La cantinela de estar en el mismo barco ha sido utilizada históricamente en innumerables ocasiones para intentar cohesionar colectivos y clases sociales con intereses divergentes y/o contrapuestos frente a un enemigo común (real o construido) para beneficio de la clase dominante. El ejemplo más evidente son las guerras imperialistas e interimperialistas en las que, como se suele indicar, se masacran entre sí personas que no se conocen para beneficio de personas que sí se conocen pero no se matan. Clases populares, trabajadores y campesinos, sacrificados a millones para defender los intereses espurios de las burguesías nacionales, como ya denunciara valientemente la izquierda zimmerwaldiana durante la Primera Guerra Mundial. Embarcar a los pueblos en guerras ha sido y sigue siendo un recurso imprescindible para seguir rapiñando recursos ajenos, alimentando el complejo militar industrial (con notable presencia también en Euskal Herria) y como vía de escape y distracción frente a crisis políticas y sociales. El patrioterismo como socorrida llamada de embarque.
Frente a un nuevo enemigo, ahora en forma de virus, se intensifican también las llamadas a cerrar filas y remar todas/os en la misma dirección. Eso sí, no están dispuestos a compartir el timón, ni las suites que ocupan en la mejor zona del barco. Sobra decir que, en caso de que éste vaya a pique, los yates salvavidas son para su exclusivo uso. Sus particulares auzolanas no llegan a tamaña generosidad. Se asemejan demasiado a la relajante música que sonaba mientras se hundía el Titanic.
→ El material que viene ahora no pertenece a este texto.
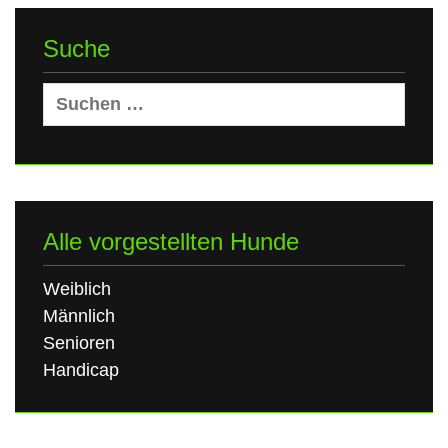
Suche
Suchen
nach:
Alle vorgestellten Hunde
Weiblich
Männlich
Senioren
Handicap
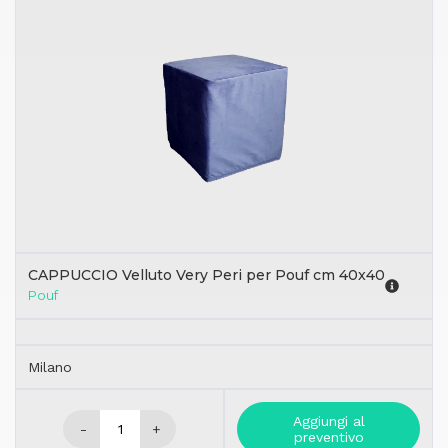
CAPPUCCIO Velluto Very Peri per Pouf cm 40x40
Pouf
Milano
Aggiungi al
-
+
preventivo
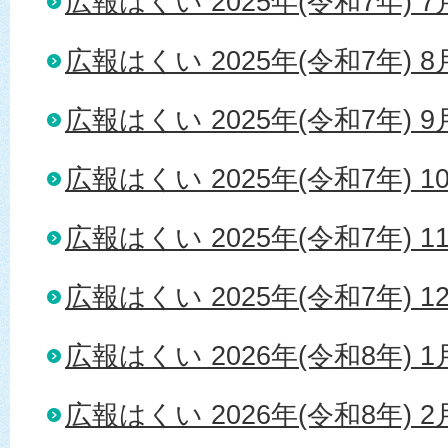
広報はくい 2025年(令和7年) 
広報はくい 2025年(令和7年) 
広報はくい 2025年(令和7年) 
広報はくい 2025年(令和7年) 1
広報はくい 2025年(令和7年) 1
広報はくい 2025年(令和7年) 1
広報はくい 2026年(令和8年) 
広報はくい 2026年(令和8年) 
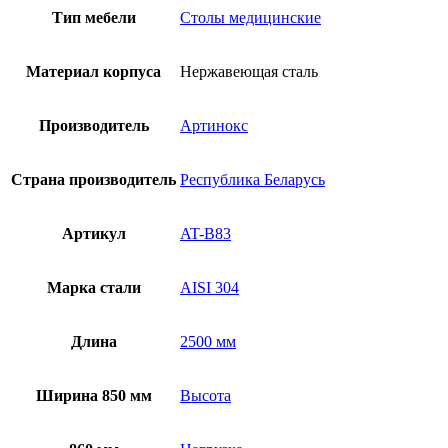
Тип мебели
Столы медицинские
Материал корпуса
Нержавеющая сталь
Производитель
Артинокс
Страна производитель
Республика Беларусь
Артикул
AT-B83
Марка стали
AISI 304
Длина
2500 мм
Ширина 850 мм
Высота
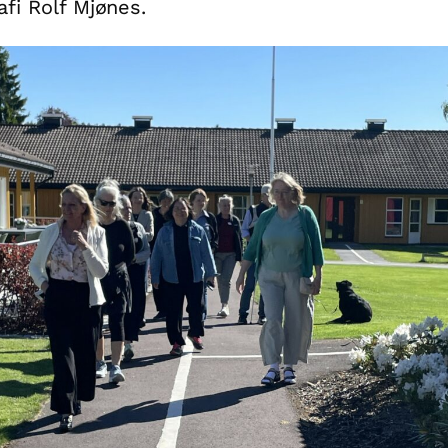
afi Rolf Mjønes.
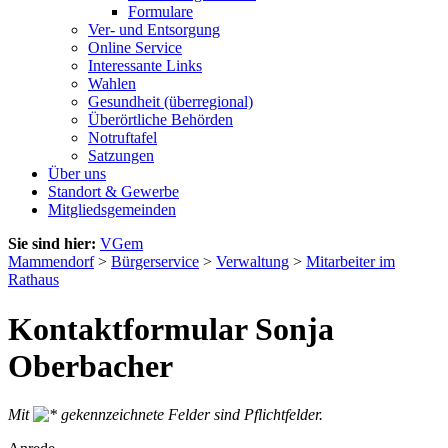
Formulare
Ver- und Entsorgung
Online Service
Interessante Links
Wahlen
Gesundheit (überregional)
Überörtliche Behörden
Notruftafel
Satzungen
Über uns
Standort & Gewerbe
Mitgliedsgemeinden
Sie sind hier:
VGem
Mammendorf
>
Bürgerservice
>
Verwaltung
>
Mitarbeiter im
Rathaus
Kontaktformular Sonja
Oberbacher
Mit
gekennzeichnete Felder sind Pflichtfelder.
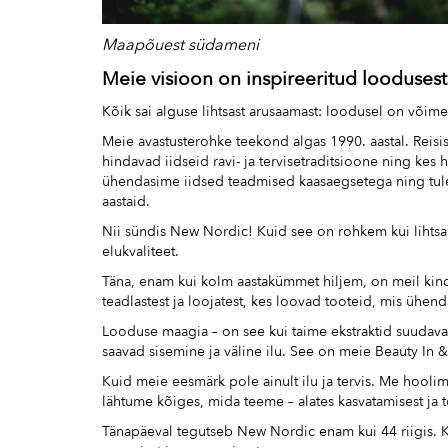
Maapõuest südameni
Meie visioon on inspireeritud loodusest
Kõik sai alguse lihtsast arusaamast: loodusel on võim
Meie avastusterohke teekond algas 1990. aastal. Reisi
hindavad iidseid ravi- ja tervisetraditsioone ning ke
ühendasime iidsed teadmised kaasaegsetega ning tulemu
aastaid.
Nii sündis New Nordic! Kuid see on rohkem kui lihtsalt
elukvaliteet.
Täna, enam kui kolm aastakümmet hiljem, on meil kin
teadlastest ja loojatest, kes loovad tooteid, mis ühend
Looduse maagia – on see kui taime ekstraktid suudava
saavad sisemine ja väline ilu. See on meie Beauty In &
Kuid meie eesmärk pole ainult ilu ja tervis. Me hool
lähtume kõiges, mida teeme – alates kasvatamisest ja 
Tänapäeval tegutseb New Nordic enam kui 44 riigis. K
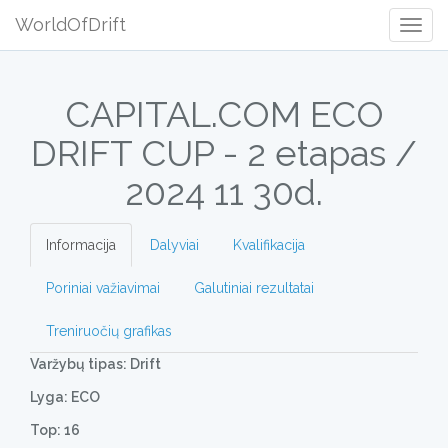
WorldOfDrift
Togg
Navig
CAPITAL.COM ECO
DRIFT CUP - 2 etapas /
2024 11 30d.
Informacija
Dalyviai
Kvalifikacija
Poriniai važiavimai
Galutiniai rezultatai
Treniruočių grafikas
Varžybų tipas: Drift
Lyga: ECO
Top: 16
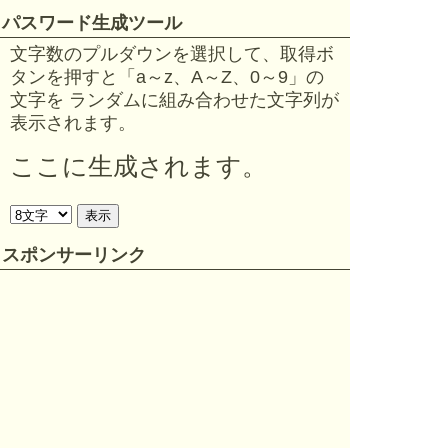
パスワード生成ツール
文字数のプルダウンを選択して、取得ボ
タンを押すと「a～z、A～Z、0～9」の
文字を ランダムに組み合わせた文字列が
表示されます。
ここに生成されます。
スポンサーリンク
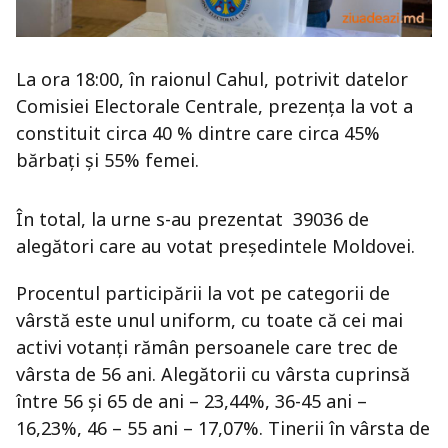
La ora 18:00, în raionul Cahul, potrivit datelor
Comisiei Electorale Centrale, prezența la vot a
constituit circa 40 % dintre care circa 45%
bărbați și 55% femei.
În total, la urne s-au prezentat 39036 de
alegători care au votat președintele Moldovei.
Procentul participării la vot pe categorii de
vârstă este unul uniform, cu toate că cei mai
activi votanți rămân persoanele care trec de
vârsta de 56 ani. Alegătorii cu vârsta cuprinsă
între 56 și 65 de ani – 23,44%, 36-45 ani –
16,23%, 46 – 55 ani – 17,07%. Tinerii în vârsta de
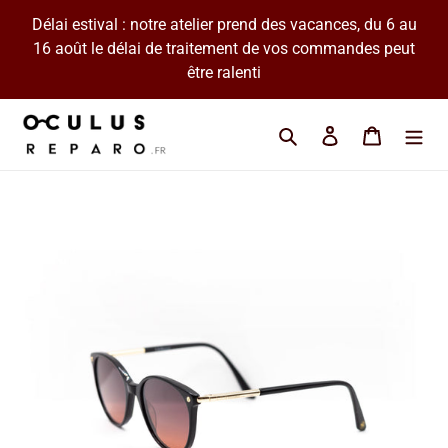
Passer
Délai estival : notre atelier prend des vacances, du 6 au
au
16 août le délai de traitement de vos commandes peut
contenu
être ralenti
Cherchez une marque 
Se connecter
Panier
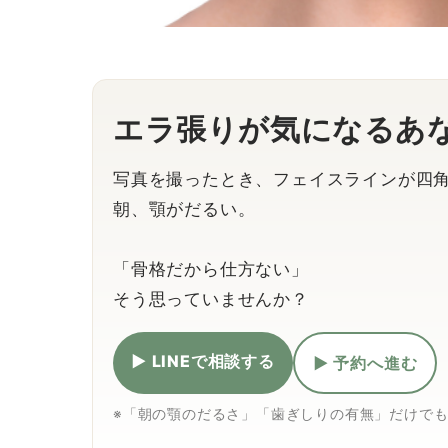
エラ張りが気になるあ
写真を撮ったとき、フェイスラインが四
朝、顎がだるい。
「骨格だから仕方ない」
そう思っていませんか？
▶ LINEで相談する
▶ 予約へ進む
※「朝の顎のだるさ」「歯ぎしりの有無」だけでも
No nos engañemos. El canto de sirena con que pretenden embelesarnos va mucho más allá de las medidas frente a una pandemia que no consiguen gestionar adecuadamente. Busca aprovechar el contexto para apuntalar la docilidad y obediencia a sus dictados, presentados como bien para la comunidad. Intenta hacer aún más hegemónico su discurso como clase, restringiendo libertades y apuntalando una paz social que salvaguarda su poder y privilegios. Pretende ocultar los intereses antagónicos entre la tripulación que hace avanzar al barco y los capitanes y oficiales que deciden su rumbo. En el acorazado Potemkin los marineros comprendieron esa cruda realidad y se atrevieron a dar un golpe de timón, pasando a gobernar el buque de otra forma y a dirigirlo a otro puerto.
También aquí y ahora, seamos conscientes de que el armónico barco interclasista que nos venden es tan ilusorio como el arca de Noé.